• _Try it_
Copy the listing in full and exactly, omitting its images.

• _Exercise data_

↓↓↓

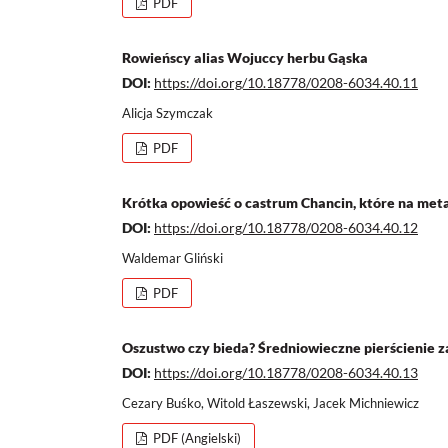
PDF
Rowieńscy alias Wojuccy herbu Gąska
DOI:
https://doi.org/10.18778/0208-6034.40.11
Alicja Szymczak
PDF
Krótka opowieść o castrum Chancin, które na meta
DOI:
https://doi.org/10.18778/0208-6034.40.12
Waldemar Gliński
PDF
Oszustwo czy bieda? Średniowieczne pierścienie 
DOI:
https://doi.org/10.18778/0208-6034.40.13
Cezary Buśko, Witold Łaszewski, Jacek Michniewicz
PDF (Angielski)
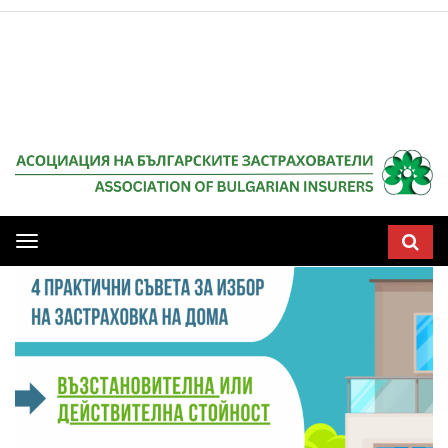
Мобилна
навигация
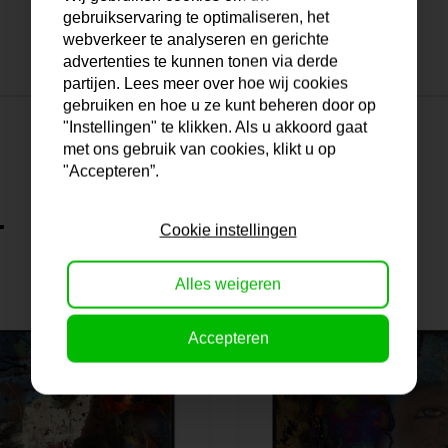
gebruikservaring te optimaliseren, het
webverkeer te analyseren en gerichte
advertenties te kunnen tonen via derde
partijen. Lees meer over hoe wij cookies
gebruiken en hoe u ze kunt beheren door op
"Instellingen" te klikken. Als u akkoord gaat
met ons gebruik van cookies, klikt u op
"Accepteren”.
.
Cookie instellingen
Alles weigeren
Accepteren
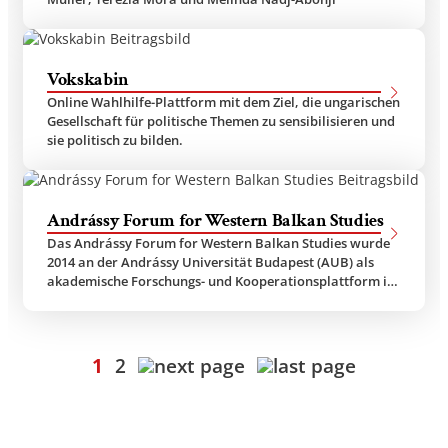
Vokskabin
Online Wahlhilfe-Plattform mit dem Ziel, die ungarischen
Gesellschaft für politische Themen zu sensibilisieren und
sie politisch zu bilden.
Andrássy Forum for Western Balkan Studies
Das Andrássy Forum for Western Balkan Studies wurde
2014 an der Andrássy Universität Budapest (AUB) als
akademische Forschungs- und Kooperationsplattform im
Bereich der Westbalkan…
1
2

↑↑↑

• _Written reply_
PDF
Rowieńscy alias Wojuccy herbu Gąska
DOI:
https://doi.org/10.18778/0208-6034.40.11
Alicja Szymczak
PDF
Krótka opowieść o castrum Chancin, które na meta
DOI:
https://doi.org/10.18778/0208-6034.40.12
Waldemar Gliński
PDF
Oszustwo czy bieda? Średniowieczne pierścienie 
DOI:
https://doi.org/10.18778/0208-6034.40.13
Cezary Buśko, Witold Łaszewski, Jacek Michniewicz
PDF (Angielski)
Мобилна
навигация
gebruikservaring te optimaliseren, het
webverkeer te analyseren en gerichte
advertenties te kunnen tonen via derde
partijen. Lees meer over hoe wij cookies
gebruiken en hoe u ze kunt beheren door op
"Instellingen" te klikken. Als u akkoord gaat
met ons gebruik van cookies, klikt u op
"Accepteren”.
.
Cookie instellingen
Alles weigeren
Accepteren
Vokskabin
Online Wahlhilfe-Plattform mit dem Ziel, die ungarischen
Gesellschaft für politische Themen zu sensibilisieren und
sie politisch zu bilden.
Andrássy Forum for Western Balkan Studies
Das Andrássy Forum for Western Balkan Studies wurde
2014 an der Andrássy Universität Budapest (AUB) als
akademische Forschungs- und Kooperationsplattform im
Bereich der Westbalkan…
1
2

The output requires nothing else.